[INFORMATION GIVEN — start]
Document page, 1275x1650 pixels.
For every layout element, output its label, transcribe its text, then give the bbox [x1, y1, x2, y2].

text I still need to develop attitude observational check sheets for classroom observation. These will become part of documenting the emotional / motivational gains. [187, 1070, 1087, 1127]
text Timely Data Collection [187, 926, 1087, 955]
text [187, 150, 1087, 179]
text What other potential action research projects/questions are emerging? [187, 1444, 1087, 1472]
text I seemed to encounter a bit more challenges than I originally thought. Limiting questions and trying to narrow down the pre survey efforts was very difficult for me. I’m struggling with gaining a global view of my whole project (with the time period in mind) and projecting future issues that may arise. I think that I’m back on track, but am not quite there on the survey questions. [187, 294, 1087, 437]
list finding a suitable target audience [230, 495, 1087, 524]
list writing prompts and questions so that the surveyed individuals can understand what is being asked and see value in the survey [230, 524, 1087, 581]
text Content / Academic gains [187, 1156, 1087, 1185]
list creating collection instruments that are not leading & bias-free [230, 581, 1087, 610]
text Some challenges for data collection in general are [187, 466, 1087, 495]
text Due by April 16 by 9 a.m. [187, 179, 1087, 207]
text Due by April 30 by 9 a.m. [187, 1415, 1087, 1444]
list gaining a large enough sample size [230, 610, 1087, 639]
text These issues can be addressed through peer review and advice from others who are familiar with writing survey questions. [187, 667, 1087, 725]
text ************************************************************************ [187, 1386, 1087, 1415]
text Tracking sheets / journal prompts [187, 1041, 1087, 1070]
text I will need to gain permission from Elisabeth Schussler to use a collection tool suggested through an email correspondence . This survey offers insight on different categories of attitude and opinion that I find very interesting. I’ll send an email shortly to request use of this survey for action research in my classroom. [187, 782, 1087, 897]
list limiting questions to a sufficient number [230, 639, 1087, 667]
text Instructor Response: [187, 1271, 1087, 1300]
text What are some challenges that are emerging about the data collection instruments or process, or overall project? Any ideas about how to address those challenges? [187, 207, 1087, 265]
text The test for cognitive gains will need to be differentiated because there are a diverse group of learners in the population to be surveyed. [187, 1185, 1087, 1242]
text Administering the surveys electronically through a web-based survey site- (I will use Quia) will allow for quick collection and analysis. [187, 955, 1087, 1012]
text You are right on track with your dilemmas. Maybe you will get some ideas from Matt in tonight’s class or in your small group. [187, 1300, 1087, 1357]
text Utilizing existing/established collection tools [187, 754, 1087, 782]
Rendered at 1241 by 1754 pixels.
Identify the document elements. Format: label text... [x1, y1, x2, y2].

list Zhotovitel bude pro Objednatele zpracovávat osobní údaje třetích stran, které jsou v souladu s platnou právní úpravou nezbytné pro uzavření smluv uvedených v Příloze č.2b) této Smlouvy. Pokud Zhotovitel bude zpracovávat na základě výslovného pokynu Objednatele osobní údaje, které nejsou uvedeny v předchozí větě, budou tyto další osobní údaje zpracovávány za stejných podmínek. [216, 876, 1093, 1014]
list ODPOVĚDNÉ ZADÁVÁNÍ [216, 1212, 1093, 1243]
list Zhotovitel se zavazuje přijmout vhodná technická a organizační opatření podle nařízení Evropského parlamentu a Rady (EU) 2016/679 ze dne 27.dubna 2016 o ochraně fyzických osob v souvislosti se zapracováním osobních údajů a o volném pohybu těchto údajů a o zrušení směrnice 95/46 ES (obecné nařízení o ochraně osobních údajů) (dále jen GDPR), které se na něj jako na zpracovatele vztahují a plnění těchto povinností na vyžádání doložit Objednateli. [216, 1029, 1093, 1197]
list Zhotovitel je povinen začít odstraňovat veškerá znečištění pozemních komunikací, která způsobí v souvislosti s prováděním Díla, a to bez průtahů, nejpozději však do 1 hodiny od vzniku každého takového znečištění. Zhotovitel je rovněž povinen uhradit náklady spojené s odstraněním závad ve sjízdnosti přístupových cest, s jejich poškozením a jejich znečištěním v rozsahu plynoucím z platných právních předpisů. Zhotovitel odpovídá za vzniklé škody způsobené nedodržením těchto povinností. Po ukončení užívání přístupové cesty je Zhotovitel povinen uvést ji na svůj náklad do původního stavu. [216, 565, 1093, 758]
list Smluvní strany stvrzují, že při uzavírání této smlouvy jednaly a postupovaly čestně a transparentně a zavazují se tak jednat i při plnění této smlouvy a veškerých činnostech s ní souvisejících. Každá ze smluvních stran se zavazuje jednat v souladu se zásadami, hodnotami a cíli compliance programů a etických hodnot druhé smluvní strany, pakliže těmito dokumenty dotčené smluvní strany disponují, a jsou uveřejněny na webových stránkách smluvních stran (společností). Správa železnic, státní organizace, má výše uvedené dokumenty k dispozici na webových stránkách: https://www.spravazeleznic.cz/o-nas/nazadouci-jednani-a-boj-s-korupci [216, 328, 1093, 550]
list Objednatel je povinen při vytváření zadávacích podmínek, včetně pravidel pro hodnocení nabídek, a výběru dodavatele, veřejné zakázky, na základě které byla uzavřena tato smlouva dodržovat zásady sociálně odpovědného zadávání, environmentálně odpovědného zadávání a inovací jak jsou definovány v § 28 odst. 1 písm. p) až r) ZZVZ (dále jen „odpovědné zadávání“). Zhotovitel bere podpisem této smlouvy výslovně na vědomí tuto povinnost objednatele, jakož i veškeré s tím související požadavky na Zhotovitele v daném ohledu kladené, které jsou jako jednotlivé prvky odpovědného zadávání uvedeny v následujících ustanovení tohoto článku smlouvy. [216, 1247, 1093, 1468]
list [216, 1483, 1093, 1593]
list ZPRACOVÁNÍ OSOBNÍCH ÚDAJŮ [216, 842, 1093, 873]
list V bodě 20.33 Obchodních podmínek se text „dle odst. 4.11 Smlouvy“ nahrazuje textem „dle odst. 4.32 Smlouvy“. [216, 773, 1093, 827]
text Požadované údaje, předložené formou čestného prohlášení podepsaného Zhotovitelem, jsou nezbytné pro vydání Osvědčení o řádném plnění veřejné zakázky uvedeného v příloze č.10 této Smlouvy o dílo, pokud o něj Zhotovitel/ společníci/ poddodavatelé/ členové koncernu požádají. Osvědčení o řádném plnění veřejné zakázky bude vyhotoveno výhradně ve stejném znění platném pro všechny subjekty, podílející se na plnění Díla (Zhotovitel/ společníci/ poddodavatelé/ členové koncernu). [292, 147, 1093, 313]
[INFORMATION GIVEN — finish]
_AIM OF THE TASK_:
What belongs in the answer is each line of the data that has the word "there".

_EXERCISE ANSWER_:
text I seemed to encounter a bit more challenges than I originally thought. Limiting questions and trying to narrow down the pre survey efforts was very difficult for me. I’m struggling with gaining a global view of my whole project (with the time period in mind) and projecting future issues that may arise. I think that I’m back on track, but am not quite there on the survey questions. [187, 294, 1087, 437]
text The test for cognitive gains will need to be differentiated because there are a diverse group of learners in the population to be surveyed. [187, 1185, 1087, 1242]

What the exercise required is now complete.